** START Source extract **

Chapter 7 bankruptcy is designed to eliminate debt and give borrowers a fresh start. The Chapter 7 process is the shortest termed bankruptcy that you can file. A Chapter 7 case typically takes about 90 days, depending on how many assets and creditors you have. There are a lot of potential benefits to Chapter 7, but without solid legal advice, there may be unwanted consequences. If you are considering Chapter 7 bankruptcy, you should contact a Tampa bankruptcy law firm for a consultation.
As soon as your Chapter 7 case is filed, an automatic stay will be enacted. The automatic stay requires all collection activity against borrowers to stop immediately. See 11 U.S. 362. Creditors will not be able to pursue any collection actions while the stay is in effect. Therefore, all phone calls, lawsuits, garnishments, and other collection activities must immediately stop. The automatic stay even stops garnishments and foreclosure auctions already scheduled to occur.
Any actions that violate the Chapter 7 bankruptcy stay are seen by the court as ineffective. For example, if a creditor tries to secure his claim after the debtor has filed for bankruptcy, the Court will act as if the action never happened. Moreover, certain violations of the stay can result in the creditor being forced to pay your attorneys’ fees. Additionally, contempt charges may also be brought against the bank.
Chapter 7 Discharge of Debt
The goal of the Chapter 7 Bankruptcy case is to give borrowers a fresh start. The new start is obtained by discharging debt so that the borrower can move one without the lingering debt. If a debt is discharged in bankruptcy, the borrower will be released from personal liability on the debt. The discharge is a permanent court order releasing the borrower from the responsibility of having to pay the debt. Further, the discharge prohibits a creditor from taking any collection action against the borrower. See 11 U.S. 727. In most cases, obtaining a discharge will be the primary reason why a borrower files for Chapter 7 bankruptcy.
Objections to Discharge of Debt
Two laws can be used to prevent a discharge of debt, Section 523 and Section 727. Section 523 deals with the discharge of individual debts. Therefore, a denial under 523 only affects that specific debt. Any remaining debts included in your bankruptcy may still be eligible for discharge.

** END Source extract **

● What you will do: Write down the text on Chapter 7 bankruptcy word for word, from "Objections to Discharge" to "eligible for discharge.".

** START Stored rows **

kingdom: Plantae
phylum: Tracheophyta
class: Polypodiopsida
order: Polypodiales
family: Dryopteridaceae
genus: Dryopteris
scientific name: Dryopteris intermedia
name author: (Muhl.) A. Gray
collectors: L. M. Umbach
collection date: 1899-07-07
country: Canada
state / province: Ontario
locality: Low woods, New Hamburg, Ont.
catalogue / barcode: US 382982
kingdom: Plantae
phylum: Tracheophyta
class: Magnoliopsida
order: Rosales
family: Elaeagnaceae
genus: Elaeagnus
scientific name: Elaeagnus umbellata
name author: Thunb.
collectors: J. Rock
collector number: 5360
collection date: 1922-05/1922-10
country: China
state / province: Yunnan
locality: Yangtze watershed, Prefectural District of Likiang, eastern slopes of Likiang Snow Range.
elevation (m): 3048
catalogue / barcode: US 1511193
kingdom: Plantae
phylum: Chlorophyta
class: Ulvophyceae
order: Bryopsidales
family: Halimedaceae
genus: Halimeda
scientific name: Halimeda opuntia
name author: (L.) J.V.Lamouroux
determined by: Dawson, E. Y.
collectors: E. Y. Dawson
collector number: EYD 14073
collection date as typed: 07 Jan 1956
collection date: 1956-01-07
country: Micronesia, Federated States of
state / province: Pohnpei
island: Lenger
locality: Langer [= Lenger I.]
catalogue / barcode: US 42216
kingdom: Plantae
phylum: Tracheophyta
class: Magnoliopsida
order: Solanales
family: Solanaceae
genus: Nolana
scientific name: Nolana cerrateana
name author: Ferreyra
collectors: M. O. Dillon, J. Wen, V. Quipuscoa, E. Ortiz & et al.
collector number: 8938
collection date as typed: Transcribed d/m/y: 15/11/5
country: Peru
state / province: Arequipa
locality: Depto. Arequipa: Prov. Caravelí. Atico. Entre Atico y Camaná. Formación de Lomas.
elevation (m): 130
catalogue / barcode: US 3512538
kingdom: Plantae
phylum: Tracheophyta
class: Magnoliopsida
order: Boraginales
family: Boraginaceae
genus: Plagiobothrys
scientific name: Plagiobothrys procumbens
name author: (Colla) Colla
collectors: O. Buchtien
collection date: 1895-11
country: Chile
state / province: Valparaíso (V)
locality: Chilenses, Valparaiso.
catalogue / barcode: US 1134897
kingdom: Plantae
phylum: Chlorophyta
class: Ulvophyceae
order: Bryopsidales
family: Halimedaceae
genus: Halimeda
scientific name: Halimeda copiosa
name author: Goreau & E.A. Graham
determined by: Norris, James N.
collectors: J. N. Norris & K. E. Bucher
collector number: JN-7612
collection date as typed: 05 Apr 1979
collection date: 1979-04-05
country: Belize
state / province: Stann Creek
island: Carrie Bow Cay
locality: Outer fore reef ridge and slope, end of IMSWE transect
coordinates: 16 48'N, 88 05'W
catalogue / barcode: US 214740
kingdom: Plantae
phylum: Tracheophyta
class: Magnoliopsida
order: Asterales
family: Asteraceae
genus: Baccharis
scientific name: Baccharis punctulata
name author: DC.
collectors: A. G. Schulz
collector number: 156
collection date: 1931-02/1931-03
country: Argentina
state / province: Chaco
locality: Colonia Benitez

** END Stored rows **

● Response:
Objections to Discharge of Debt
Two laws can be used to prevent a discharge of debt, Section 523 and Section 727. Section 523 deals with the discharge of individual debts. Therefore, a denial under 523 only affects that specific debt. Any remaining debts included in your bankruptcy may still be eligible for discharge.